● Extracted text
Government delivers food relief to Karamoja

Feb 06, 2017

The items included maize flour and beans

Minister Musa Ecweru launching the distribution of food in Karamoja sub-region. Photo by Godfrey Ojore

Government delivered 100 metric tonnes of food relief to the people of Karamoja following alarming cases of hunger that authorities said had claimed lives.

The items included maize flour and beans to be distributed to affected communities.

"This is not enough but it can help you prepare porridge to enable you get strength to prepare gardens since rains have started" said the State Minister of Disaster Preparedness and Refugees, Musa Ecweru.

The Moroto district LC5 chairman, Andrew Napaja, told the minister that people living with HIV/AIDS were affected more by the situation and had abandoned taking drugs on empty stomachs leading to some deaths.

"The data I have gathered since October last year up to now indicates that we have lost 42 people from Nadunget and 38 from Rupa sub-counties" Napaja said.

 

The Moroto district health officer, Dr. Abubakar Lubega, said his office received information of people who were on ARVs that have abandoned taking their drugs due to lack of food.

"We have got no figures of HIV/AIDS patients that have died but what I can confirm to you is that ARVs are supposed to be taken when a patient has eaten food but due to famine, most people stopped taking their drugs" Lubega said.

The LC3 of Rupa sub-county Apollo Dan Majory, said that his people had cultivated crops but the long dry spell left them with nothing to harvest.

"My people are not lazy but the weather betrayed them living some starving to death. The situation is bad and we pray that rains return early to enable our people cultivate first maturing crops" Majory said.

His sub-county has a population of 25,189 people that were all affected, prompting the leadership to consider it as the place where food distribution was launched.

 

Ecweru apologized on behalf of government for the people that have died of hunger-related deaths in Karamoja.

"My coming here is to ensure that we shall not witness more people die of hunger in Karamoja, to the families that have lost their beloved ones, I must say it's unfortunate," Ecweru said.

The most affected are the elderly and the children according to the leaders in Karamoja region.

The drought has affected livestock keeping, forcing residents to travel to neighbouring Teso and Lango regions.

"The Turukana from Kenya have crossed into Karamoja with large herds of cattle in search of pasture and water. Currently the Kobebe valley dam is serving both Turukana and the Karamojong and if this drought continues Kobebe may also dry up" Napaja explained.

● Required tasks
**a.** Answer these questions using the article on food relief to Karamoja:
(i) How many metric tonnes of food relief did the government deliver?
(ii) How many people did Napaja say had been lost from Nadunget sub-county?
(iii) What population does Rupa sub-county have?
**b.** Reproduce the article on food relief to Karamoja word for word, from "The Moroto district health" to "nothing to harvest.".

Entries taken from a collection
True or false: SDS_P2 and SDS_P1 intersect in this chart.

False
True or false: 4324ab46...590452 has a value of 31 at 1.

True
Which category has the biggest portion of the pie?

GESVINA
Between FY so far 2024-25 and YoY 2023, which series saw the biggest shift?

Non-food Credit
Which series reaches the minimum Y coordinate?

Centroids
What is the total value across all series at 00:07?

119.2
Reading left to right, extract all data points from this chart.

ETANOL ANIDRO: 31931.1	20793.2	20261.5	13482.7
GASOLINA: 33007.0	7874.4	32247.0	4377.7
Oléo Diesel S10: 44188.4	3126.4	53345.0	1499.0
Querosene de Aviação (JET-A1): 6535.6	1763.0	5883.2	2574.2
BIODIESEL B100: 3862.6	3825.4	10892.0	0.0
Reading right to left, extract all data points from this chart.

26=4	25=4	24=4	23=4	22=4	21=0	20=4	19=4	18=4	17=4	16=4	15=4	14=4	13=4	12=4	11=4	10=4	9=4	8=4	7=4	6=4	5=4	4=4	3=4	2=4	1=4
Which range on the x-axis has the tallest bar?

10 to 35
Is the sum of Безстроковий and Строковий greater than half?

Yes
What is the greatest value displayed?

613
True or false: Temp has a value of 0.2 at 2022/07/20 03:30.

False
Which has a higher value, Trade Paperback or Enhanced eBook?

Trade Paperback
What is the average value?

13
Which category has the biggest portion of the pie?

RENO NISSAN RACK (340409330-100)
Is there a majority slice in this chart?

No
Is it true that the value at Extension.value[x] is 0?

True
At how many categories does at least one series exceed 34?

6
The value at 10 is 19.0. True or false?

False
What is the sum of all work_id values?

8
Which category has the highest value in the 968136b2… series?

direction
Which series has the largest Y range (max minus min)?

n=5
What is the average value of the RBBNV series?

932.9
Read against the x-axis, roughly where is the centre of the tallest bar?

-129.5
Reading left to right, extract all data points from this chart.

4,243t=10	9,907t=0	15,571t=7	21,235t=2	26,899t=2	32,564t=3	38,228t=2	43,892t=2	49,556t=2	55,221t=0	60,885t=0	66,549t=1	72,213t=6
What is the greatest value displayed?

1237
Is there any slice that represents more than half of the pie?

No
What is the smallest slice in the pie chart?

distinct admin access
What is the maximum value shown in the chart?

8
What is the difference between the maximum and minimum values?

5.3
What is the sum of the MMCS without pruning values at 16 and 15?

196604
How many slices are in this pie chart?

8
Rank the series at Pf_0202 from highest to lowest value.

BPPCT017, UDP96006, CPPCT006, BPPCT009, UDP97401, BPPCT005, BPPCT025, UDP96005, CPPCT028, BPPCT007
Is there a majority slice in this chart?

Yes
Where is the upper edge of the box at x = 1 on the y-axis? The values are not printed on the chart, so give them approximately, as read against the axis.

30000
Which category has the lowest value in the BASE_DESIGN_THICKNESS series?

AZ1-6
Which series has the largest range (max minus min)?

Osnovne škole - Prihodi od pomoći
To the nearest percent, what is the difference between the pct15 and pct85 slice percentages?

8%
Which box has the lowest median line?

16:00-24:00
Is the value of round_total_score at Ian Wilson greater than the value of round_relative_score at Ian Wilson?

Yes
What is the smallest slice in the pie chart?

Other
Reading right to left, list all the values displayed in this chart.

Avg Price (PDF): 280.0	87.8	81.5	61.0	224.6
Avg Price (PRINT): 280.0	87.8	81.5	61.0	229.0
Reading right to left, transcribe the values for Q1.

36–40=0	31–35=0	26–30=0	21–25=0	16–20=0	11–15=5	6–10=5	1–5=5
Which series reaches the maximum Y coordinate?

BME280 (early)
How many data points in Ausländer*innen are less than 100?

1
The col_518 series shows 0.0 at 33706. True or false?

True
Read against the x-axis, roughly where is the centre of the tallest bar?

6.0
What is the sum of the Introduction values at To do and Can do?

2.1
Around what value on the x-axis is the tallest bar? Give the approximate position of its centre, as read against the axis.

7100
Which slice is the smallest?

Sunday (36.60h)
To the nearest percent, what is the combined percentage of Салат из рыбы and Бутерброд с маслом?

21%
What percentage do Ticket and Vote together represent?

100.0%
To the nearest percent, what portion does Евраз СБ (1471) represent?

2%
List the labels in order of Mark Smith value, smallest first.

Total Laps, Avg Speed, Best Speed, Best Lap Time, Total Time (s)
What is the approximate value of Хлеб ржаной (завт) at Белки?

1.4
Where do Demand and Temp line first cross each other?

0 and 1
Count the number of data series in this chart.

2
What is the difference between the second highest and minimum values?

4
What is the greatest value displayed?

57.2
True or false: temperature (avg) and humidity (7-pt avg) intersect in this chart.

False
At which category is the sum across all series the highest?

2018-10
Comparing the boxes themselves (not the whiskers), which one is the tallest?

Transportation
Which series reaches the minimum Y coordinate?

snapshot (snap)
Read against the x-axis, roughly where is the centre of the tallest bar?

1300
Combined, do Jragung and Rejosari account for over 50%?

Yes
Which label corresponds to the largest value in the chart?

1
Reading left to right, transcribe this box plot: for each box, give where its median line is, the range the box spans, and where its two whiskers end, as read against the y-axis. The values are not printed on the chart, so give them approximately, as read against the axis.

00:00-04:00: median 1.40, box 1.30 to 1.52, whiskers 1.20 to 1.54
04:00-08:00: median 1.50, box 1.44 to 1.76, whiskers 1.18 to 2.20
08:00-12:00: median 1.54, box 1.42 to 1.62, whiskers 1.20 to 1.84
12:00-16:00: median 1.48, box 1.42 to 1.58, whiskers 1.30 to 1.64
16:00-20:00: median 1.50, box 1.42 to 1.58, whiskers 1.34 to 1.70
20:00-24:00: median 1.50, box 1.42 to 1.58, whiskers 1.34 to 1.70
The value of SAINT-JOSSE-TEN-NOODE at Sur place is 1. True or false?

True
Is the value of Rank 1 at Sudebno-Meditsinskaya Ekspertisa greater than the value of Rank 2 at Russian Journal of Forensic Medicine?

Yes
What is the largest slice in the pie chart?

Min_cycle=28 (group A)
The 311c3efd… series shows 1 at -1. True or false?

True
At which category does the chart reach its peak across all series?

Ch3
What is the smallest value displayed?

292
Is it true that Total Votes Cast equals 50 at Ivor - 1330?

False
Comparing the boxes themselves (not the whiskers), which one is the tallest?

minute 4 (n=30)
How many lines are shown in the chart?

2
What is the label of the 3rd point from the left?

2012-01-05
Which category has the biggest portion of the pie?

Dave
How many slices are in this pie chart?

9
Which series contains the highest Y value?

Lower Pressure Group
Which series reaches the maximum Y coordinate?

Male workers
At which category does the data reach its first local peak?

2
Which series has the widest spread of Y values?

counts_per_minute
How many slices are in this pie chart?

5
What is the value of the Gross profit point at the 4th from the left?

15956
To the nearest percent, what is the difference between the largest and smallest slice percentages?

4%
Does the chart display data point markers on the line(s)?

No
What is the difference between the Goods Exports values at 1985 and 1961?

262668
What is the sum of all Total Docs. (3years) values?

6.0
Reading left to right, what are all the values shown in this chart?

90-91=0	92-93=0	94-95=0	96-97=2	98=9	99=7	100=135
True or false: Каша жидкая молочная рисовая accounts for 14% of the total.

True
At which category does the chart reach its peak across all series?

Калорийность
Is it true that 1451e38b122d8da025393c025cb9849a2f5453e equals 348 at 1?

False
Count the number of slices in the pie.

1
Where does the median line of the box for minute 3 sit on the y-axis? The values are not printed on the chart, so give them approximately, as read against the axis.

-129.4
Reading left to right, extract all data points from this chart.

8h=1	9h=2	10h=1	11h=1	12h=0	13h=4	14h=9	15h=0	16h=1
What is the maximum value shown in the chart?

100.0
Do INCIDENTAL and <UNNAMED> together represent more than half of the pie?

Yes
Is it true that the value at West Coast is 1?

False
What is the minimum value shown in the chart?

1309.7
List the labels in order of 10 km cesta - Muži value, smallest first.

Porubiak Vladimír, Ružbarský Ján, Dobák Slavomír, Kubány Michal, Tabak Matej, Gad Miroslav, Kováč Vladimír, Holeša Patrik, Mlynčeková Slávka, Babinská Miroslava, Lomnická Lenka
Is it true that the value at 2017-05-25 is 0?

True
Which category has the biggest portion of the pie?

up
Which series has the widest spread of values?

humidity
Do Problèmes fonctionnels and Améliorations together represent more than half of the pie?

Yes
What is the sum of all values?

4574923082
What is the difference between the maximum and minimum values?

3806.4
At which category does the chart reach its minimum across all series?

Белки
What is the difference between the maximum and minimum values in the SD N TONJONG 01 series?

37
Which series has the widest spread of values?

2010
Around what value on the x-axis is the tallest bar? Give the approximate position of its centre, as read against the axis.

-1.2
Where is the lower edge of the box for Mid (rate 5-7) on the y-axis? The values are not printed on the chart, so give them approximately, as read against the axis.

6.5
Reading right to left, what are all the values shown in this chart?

● Answers by item number
**a.**
(i) 100 metric tonnes
(ii) 42
(iii) 25,189

**b.**
The Moroto district health officer, Dr. Abubakar Lubega, said his office received information of people who were on ARVs that have abandoned taking their drugs due to lack of food.

"We have got no figures of HIV/AIDS patients that have died but what I can confirm to you is that ARVs are supposed to be taken when a patient has eaten food but due to famine, most people stopped taking their drugs" Lubega said.

The LC3 of Rupa sub-county Apollo Dan Majory, said that his people had cultivated crops but the long dry spell left them with nothing to harvest.